We continue to work with Sonosite on a way to try and bring access to USS and good enough training closer to your home. Watch this space!
We are traditionally quite bad at helping people make lifestyle changes so I thought I'd attend another half day on the healthy start workforce programme as it promised to help me maximise time and impact to help patients create change. This session ended with profound personal lifestyle planning and clear illustrations of how a simple tool could really help. It was awesome!
Kate Baddock gave a shout out to join the NZMA a vital cog in the medico-political wheel for GPs, and it is their conference so fair enough.
We heard how bad the New Zealnd workforce situation is and how badly the mental health system is doing, and then Dr David Clarke as Minister of Health told us that things are going to get better.
It's great to see a desire to support Te Tumu Waiora and other mental health initiatives in the budget, for those of us in rural communities it was really impressive to hear the things we have been banging on about for years rolling of the Minister's tongue - supporting rural students in rural areas throughout their undergraduate and postgraduate years, thinking about the spouse and family needs, considering the issues of capital investment for rural health services, making the job attractive.
Des Gorman was part of a session closing the conference and basicaly said "don't hold your breath" if you are waiting for ths system to change.
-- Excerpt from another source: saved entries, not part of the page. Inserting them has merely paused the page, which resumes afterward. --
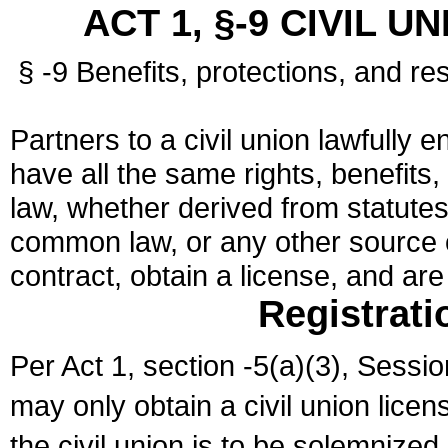
ACT 1, §-9 CIVIL U
§ -9 Benefits, protections, and res
Partners to a civil union lawfully e
have all the same rights, benefits,
law, whether derived from statutes,
common law, or any other source of
contract, obtain a license, and ar
Registrati
Per Act 1, section -5(a)(3), Sessi
may only obtain a civil union lice
the civil union is to be solemnized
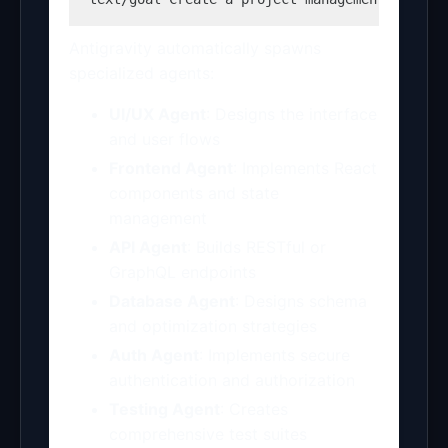
Antigravity automatically spawns
specialized agents:
UI/UX Agent
: Designs the interface
and user flows
Frontend Agent
: Implements React
components and state
management
API Agent
: Builds RESTful or
GraphQL endpoints
Database Agent
: Designs schema
and optimization strategies
Auth Agent
: Implements secure
authentication and authorization
Testing Agent
: Creates
comprehensive test suites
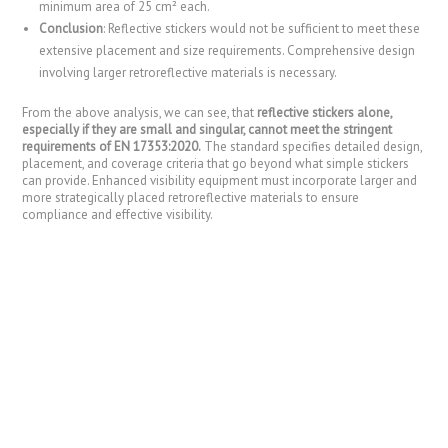
minimum area of 25 cm² each.
Conclusion
: Reflective stickers would not be sufficient to meet these
extensive placement and size requirements. Comprehensive design
involving larger retroreflective materials is necessary.
From the above analysis, we can see, that
reflective stickers alone,
especially if they are small and singular, cannot meet the stringent
requirements of EN 17353:2020.
The standard specifies detailed design,
placement, and coverage criteria that go beyond what simple stickers
can provide. Enhanced visibility equipment must incorporate larger and
more strategically placed retroreflective materials to ensure
compliance and effective visibility.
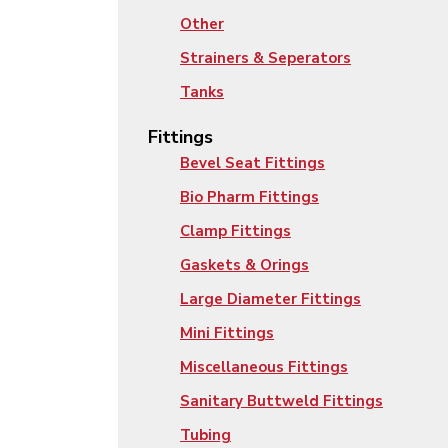
Other
Strainers & Seperators
Tanks
Fittings
Bevel Seat Fittings
Bio Pharm Fittings
Clamp Fittings
Gaskets & Orings
Large Diameter Fittings
Mini Fittings
Miscellaneous Fittings
Sanitary Buttweld Fittings
Tubing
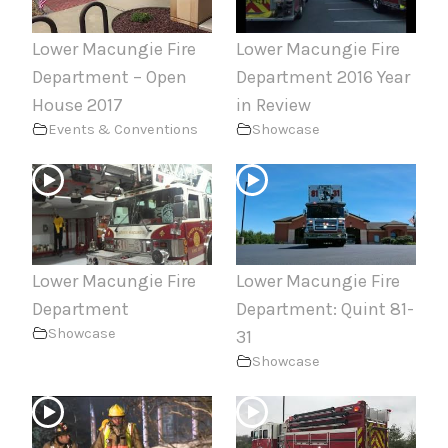
Lower Macungie Fire
Lower Macungie Fire
Department – Open
Department 2016 Year
House 2017
in Review
Events & Conventions
Showcase
Lower Macungie Fire
Lower Macungie Fire
Department
Department: Quint 81-
Showcase
31
Showcase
Antimicrobial resistance is one of the WHO top ten things most to fear about the future - and despite great intentions in New Zealand we are failing to properly address this issue which like climate change seems to be a clear and present danger that we are all hurtling towards without applying the brakes. This is an area that clearly illustrates the links between environment, animal health and human health and needs joined up approaches to address. Sadly in New Zealand the presenters told us, we have decided to split our planning between the MOH and MPI.
Choosing wisely may be part of the puzzle that we can adopt in primary care to help us to reduce the 50 per cent of antibitocs we prescribe that have no clear indication or purpose, but antimicrobial stewardship is only one part of the solution. Point of care testing with CRP, information for patients, and being confident that following guidelines will be supported by the NZMC when the s**t hits the fan may be part of the answer. I would be interested in your opinion.
The Medical Protection Society led a great workshop on avoiding adverse outcomes, but having attended a few of their workshops around the country these are a great resource for all GPs.
Some simple tips and tricks
Will I be back at conference next year? Yes.